Profits up as vets and grooming boosts Pets at Home

PETS at Home, the  country’s largest retailer of pet food, accessories and provider of services such as dog grooming and vet practices, has reported strong half year results.

The Handforth-based company, which now has more than 400 shops across the country, also revealed that it expects the introduction of the new National Living Wage will cost it £2m in higher salaries for its staff.

Its figures for the 28 weeks to October 8 showed an 11.8% hike in underlying pre tax profit, which excluding a non-cash exceptional interest charge of £4.3m,  came in at £45.2m,

As indicated in an earlier trading update, revenues rose 6% to £404.5m, with like-for like growth of 1.8%.
The company said merchandise revenues rose 4.1% to £362.6m: Food revenues were up 7.1% to £202.1m, with Advanced Nutrition growing 13.7% to £85.8m. Accessories revenues up 0.6% to £160.5m, offset by continuing challenge to Health & Hygiene product sales

Strongest growth came from Services revenues up 26.2% to £41.9m, reflecting growth in both mature and maturing vets and groomers, and good performance from Northwest Surgeons, its Cheshire-based specialist referral hospital acquired at the start of the financial year.
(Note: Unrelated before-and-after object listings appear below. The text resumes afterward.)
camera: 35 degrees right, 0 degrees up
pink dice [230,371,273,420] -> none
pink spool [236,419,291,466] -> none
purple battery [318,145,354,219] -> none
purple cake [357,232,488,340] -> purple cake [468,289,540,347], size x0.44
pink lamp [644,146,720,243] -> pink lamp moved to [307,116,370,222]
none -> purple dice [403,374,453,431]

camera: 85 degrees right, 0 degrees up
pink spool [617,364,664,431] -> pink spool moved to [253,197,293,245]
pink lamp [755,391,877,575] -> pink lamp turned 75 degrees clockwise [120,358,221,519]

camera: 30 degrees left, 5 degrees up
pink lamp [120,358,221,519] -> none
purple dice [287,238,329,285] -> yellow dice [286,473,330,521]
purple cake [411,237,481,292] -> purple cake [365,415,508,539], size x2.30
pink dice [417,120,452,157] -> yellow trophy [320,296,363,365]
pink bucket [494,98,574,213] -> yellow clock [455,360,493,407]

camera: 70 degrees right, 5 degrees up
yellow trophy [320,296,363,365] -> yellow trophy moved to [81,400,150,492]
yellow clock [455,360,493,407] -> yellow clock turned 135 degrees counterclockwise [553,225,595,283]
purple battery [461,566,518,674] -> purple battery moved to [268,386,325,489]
Chief executive Nick Wood said: “Our core strategic drivers remain strong and I am pleased with the progress we have made in the first half of the year, highlighted by a 13.4% rise in earnings per share.  

“Pet services have again grown significantly, benefitting from sustained organic growth in both our vet and grooming businesses, together with encouraging results from the acquisition of our first specialist referral hospital. In Merchandise we continue to lead the market and grow our share in Advanced Nutrition foods.”

 “We have strengthened the business further through the implementation of our new divisional structure, whilst investment in our colleagues and seamless shopping experience continues to build our competitive and strategic strength.”

The company raised its interim dividend by 11.1% to 2.p per share and said membership of its VIP Club loyalty scheme had increased by 700,000 to 3.9 million in the period.